• **Task to complete**:
The lines to be copied are those below that contain "same".
┌──
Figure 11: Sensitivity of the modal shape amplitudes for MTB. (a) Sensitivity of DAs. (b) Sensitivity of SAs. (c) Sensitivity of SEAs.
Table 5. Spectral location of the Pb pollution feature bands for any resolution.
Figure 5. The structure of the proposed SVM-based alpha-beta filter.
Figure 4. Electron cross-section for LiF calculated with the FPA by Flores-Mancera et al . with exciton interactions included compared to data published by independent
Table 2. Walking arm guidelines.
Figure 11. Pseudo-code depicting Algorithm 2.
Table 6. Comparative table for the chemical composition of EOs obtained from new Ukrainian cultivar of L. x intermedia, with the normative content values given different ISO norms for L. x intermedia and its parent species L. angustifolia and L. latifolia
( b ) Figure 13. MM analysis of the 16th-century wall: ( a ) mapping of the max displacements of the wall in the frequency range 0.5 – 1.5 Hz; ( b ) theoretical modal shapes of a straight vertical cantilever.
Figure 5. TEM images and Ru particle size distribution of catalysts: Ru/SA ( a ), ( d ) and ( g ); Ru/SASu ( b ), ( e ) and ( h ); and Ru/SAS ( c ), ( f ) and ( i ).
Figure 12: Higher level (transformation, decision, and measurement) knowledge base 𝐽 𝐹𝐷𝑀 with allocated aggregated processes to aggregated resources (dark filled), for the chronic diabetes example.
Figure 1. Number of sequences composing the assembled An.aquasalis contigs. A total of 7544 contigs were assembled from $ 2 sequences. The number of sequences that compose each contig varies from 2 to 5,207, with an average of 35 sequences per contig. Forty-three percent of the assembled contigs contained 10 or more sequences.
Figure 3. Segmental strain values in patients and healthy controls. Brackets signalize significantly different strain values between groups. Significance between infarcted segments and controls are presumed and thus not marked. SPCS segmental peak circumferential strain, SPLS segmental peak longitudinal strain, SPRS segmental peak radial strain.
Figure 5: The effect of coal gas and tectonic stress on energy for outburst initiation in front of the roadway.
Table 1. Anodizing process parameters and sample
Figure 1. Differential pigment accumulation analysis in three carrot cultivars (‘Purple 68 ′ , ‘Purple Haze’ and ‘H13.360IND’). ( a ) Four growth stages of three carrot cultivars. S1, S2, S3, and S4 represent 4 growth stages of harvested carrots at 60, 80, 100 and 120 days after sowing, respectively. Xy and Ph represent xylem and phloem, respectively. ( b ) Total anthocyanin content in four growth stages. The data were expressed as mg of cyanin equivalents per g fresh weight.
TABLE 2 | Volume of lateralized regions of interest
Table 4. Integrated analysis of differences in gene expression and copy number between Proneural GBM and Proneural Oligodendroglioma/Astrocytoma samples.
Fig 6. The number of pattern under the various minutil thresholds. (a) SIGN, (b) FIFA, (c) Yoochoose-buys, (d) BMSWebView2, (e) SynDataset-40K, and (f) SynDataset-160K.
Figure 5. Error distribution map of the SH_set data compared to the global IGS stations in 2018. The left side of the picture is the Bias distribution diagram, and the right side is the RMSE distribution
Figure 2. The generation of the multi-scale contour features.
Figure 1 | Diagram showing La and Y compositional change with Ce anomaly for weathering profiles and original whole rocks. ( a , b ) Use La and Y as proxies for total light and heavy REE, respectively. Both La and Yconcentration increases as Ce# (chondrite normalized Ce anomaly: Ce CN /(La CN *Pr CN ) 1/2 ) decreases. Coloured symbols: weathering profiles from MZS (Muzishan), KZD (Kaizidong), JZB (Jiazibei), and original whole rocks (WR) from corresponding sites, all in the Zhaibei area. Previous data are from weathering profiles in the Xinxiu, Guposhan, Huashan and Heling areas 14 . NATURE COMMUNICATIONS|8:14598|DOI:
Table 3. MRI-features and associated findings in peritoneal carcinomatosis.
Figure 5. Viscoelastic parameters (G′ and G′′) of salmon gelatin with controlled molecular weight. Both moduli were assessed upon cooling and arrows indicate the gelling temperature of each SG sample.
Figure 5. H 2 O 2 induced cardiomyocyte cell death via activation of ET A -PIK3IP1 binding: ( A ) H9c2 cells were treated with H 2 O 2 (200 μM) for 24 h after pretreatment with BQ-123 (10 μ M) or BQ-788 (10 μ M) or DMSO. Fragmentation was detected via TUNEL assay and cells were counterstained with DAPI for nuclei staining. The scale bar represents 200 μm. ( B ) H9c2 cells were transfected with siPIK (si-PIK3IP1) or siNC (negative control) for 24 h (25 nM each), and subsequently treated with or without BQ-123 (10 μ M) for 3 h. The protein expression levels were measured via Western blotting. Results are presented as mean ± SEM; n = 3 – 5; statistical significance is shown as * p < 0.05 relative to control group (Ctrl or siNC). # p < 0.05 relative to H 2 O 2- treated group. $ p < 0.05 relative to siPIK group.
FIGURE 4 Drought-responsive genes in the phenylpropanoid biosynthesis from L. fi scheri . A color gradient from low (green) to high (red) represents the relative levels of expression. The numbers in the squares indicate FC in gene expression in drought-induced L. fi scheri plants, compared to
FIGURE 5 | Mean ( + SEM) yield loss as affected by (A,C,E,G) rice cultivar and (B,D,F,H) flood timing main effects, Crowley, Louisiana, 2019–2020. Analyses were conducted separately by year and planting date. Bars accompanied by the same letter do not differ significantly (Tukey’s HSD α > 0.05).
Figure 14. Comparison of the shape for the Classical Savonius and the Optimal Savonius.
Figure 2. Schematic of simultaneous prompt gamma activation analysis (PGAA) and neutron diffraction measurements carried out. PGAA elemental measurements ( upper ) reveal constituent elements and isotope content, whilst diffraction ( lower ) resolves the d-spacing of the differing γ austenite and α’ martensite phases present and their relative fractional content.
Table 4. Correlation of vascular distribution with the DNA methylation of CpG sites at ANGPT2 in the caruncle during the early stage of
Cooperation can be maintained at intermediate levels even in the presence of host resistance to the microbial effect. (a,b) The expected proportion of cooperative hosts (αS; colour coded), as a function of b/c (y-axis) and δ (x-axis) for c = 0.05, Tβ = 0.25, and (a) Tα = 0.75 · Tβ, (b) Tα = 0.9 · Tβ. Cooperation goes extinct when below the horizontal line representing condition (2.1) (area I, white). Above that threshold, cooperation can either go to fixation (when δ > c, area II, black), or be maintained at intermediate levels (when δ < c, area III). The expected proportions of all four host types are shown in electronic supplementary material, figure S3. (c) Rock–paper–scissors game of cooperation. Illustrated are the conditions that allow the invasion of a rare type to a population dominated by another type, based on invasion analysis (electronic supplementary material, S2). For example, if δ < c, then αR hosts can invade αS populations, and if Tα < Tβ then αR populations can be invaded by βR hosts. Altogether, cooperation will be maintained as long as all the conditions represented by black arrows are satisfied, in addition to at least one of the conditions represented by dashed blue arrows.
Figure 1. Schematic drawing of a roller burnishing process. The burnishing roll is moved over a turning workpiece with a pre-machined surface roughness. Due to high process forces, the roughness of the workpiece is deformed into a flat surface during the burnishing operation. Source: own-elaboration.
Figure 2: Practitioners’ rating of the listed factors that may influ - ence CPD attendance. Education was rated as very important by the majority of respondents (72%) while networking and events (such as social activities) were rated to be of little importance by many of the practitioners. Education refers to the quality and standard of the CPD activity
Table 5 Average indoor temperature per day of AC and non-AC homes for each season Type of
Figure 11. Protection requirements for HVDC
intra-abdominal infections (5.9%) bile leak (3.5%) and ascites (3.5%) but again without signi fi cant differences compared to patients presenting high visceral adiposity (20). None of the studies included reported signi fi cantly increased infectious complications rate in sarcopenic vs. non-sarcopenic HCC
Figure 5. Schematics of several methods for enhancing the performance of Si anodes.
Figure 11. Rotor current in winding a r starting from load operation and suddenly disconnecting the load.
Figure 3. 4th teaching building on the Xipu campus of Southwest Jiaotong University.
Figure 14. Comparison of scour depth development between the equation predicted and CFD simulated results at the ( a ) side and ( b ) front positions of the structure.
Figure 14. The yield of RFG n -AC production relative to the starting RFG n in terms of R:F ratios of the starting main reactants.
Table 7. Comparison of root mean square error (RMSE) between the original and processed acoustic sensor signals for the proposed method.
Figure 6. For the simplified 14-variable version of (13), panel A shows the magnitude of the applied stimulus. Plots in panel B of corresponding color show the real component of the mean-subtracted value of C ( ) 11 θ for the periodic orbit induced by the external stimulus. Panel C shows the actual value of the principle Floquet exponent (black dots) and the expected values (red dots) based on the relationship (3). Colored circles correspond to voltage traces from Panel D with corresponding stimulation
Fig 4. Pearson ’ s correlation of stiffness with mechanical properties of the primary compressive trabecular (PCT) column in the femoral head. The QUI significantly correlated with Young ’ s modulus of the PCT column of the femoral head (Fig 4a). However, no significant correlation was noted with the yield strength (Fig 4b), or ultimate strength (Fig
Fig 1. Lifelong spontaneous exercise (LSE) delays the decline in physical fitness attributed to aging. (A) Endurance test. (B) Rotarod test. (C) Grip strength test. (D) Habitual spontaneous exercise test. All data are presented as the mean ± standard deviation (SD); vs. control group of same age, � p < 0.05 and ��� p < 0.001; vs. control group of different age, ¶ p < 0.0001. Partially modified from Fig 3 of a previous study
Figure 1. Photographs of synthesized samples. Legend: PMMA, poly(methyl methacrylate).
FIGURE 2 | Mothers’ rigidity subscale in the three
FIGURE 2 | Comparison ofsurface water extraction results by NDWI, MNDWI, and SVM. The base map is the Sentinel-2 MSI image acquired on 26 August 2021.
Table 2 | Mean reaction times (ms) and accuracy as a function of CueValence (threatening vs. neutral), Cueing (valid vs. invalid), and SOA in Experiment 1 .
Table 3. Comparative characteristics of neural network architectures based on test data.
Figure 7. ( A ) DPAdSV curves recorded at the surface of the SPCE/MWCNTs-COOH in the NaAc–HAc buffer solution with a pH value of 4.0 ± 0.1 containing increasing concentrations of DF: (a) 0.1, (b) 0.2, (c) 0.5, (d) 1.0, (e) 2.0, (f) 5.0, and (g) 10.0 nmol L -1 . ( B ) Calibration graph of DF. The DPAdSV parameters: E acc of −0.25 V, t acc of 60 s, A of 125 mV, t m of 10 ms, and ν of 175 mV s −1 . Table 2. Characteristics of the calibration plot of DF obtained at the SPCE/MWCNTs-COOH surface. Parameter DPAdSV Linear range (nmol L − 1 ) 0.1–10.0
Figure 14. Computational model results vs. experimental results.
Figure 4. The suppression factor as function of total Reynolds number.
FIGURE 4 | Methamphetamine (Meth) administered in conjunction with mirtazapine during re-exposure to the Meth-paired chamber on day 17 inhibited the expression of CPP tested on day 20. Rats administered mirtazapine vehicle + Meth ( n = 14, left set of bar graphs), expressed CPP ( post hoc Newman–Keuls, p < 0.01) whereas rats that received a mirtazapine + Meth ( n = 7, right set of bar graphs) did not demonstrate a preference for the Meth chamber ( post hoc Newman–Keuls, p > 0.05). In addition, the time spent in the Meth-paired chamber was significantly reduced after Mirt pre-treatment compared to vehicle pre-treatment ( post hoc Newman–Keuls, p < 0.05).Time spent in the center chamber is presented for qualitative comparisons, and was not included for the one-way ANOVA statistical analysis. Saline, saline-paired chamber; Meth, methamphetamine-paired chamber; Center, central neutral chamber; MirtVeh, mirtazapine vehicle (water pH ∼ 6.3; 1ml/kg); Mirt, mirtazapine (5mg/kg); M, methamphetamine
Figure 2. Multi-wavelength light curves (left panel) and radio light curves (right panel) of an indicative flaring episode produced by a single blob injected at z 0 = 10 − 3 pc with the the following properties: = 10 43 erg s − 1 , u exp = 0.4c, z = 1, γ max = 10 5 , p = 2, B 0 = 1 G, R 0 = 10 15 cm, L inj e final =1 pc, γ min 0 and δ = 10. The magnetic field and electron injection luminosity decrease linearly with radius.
└──
• **Task output**:
FIGURE 5 | Mean ( + SEM) yield loss as affected by (A,C,E,G) rice cultivar and (B,D,F,H) flood timing main effects, Crowley, Louisiana, 2019–2020. Analyses were conducted separately by year and planting date. Bars accompanied by the same letter do not differ significantly (Tukey’s HSD α > 0.05).
Fig 1. Lifelong spontaneous exercise (LSE) delays the decline in physical fitness attributed to aging. (A) Endurance test. (B) Rotarod test. (C) Grip strength test. (D) Habitual spontaneous exercise test. All data are presented as the mean ± standard deviation (SD); vs. control group of same age, � p < 0.05 and ��� p < 0.001; vs. control group of different age, ¶ p < 0.0001. Partially modified from Fig 3 of a previous study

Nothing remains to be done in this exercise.